START Supplied material

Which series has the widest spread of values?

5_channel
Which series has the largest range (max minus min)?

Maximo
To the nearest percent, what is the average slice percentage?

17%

END Supplied material

Request
Copy out every line of the entries above, keeping each one unchanged.

Written response
Which series has the widest spread of values?

5_channel
Which series has the largest range (max minus min)?

Maximo
To the nearest percent, what is the average slice percentage?

17%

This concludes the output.